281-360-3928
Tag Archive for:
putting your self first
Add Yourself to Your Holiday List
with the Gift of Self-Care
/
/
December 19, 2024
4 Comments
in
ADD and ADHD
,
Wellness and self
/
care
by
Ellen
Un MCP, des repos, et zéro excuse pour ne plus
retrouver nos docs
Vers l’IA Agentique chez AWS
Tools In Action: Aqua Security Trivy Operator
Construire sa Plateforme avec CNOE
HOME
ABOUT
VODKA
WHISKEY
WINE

######

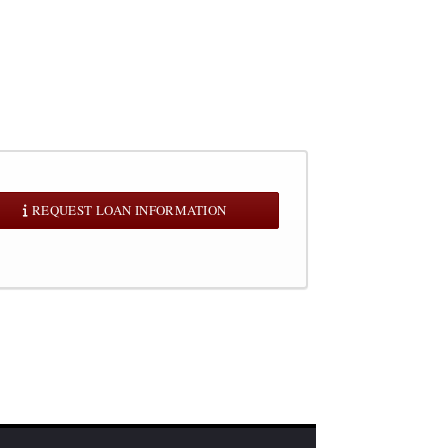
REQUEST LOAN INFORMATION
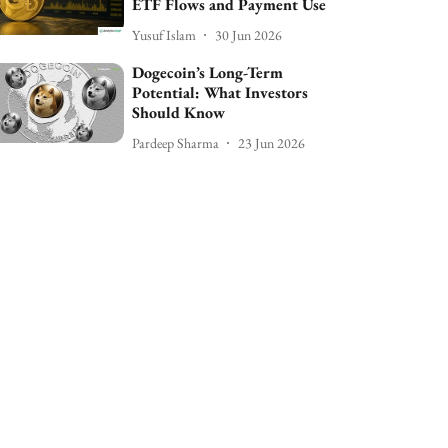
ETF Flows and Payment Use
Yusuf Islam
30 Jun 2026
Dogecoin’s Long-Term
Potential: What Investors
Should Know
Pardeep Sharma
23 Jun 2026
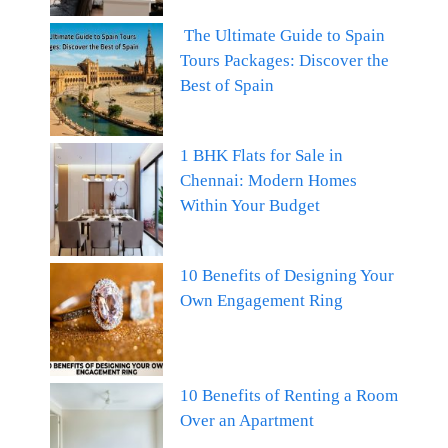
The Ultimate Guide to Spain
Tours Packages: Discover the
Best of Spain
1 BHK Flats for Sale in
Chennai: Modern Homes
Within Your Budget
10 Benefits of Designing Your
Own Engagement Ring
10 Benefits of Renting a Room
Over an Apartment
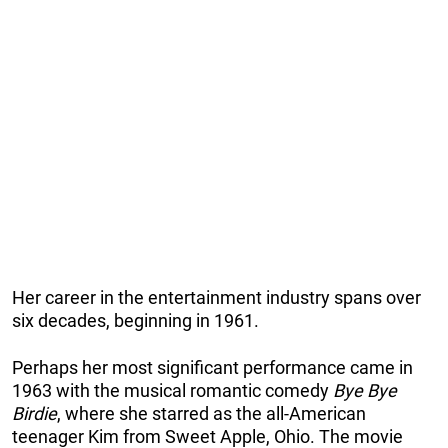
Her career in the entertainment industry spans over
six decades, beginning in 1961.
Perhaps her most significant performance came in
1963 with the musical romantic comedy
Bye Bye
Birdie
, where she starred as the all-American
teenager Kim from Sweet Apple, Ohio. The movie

######

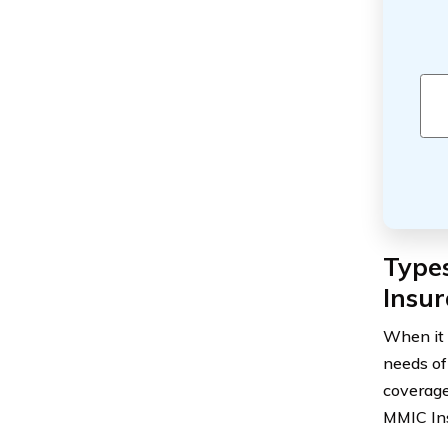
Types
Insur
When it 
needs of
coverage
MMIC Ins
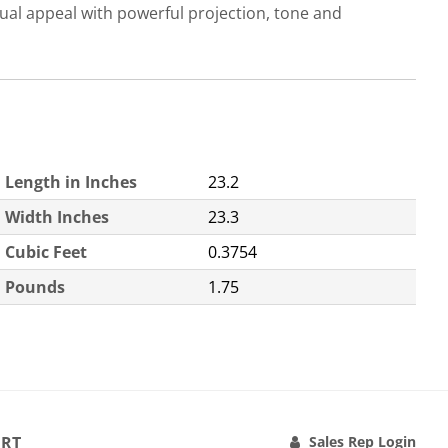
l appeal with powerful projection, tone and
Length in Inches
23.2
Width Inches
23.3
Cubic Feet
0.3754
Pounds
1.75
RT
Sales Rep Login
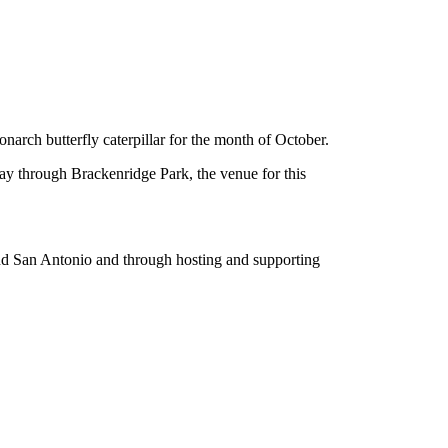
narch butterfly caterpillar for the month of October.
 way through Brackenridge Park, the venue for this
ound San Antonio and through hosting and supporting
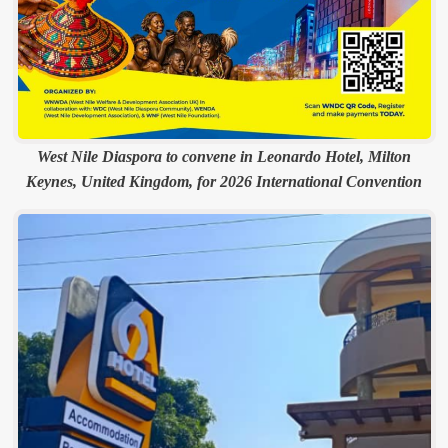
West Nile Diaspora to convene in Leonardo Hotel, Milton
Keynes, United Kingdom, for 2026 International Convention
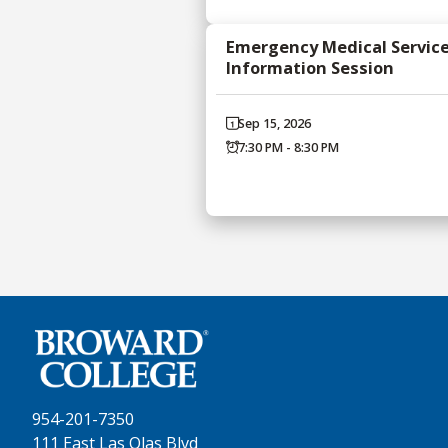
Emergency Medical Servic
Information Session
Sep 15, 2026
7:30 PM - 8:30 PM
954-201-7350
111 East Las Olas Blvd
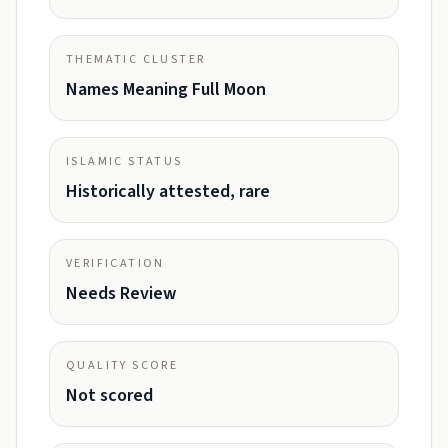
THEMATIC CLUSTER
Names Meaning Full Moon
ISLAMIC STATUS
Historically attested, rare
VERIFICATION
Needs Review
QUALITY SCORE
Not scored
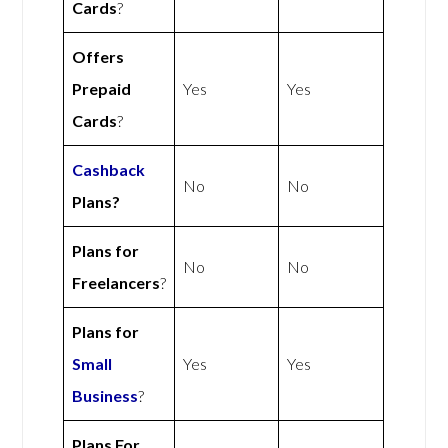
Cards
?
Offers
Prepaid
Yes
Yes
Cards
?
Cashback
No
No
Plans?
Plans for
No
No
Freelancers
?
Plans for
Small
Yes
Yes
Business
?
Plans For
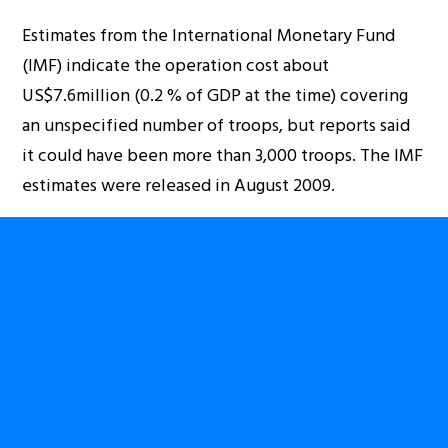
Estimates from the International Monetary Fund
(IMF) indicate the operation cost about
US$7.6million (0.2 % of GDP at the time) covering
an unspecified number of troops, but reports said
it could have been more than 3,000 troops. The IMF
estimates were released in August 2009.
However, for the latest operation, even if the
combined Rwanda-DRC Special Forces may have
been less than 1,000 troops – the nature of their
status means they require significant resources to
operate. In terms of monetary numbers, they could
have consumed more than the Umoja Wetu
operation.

######

EXERCISE INSTRUCTIONS
Scan the records above for the string "from", then copy each line where it turns up.

TASK RESPONSE
teenager Kim from Sweet Apple, Ohio. The movie
Estimates from the International Monetary Fund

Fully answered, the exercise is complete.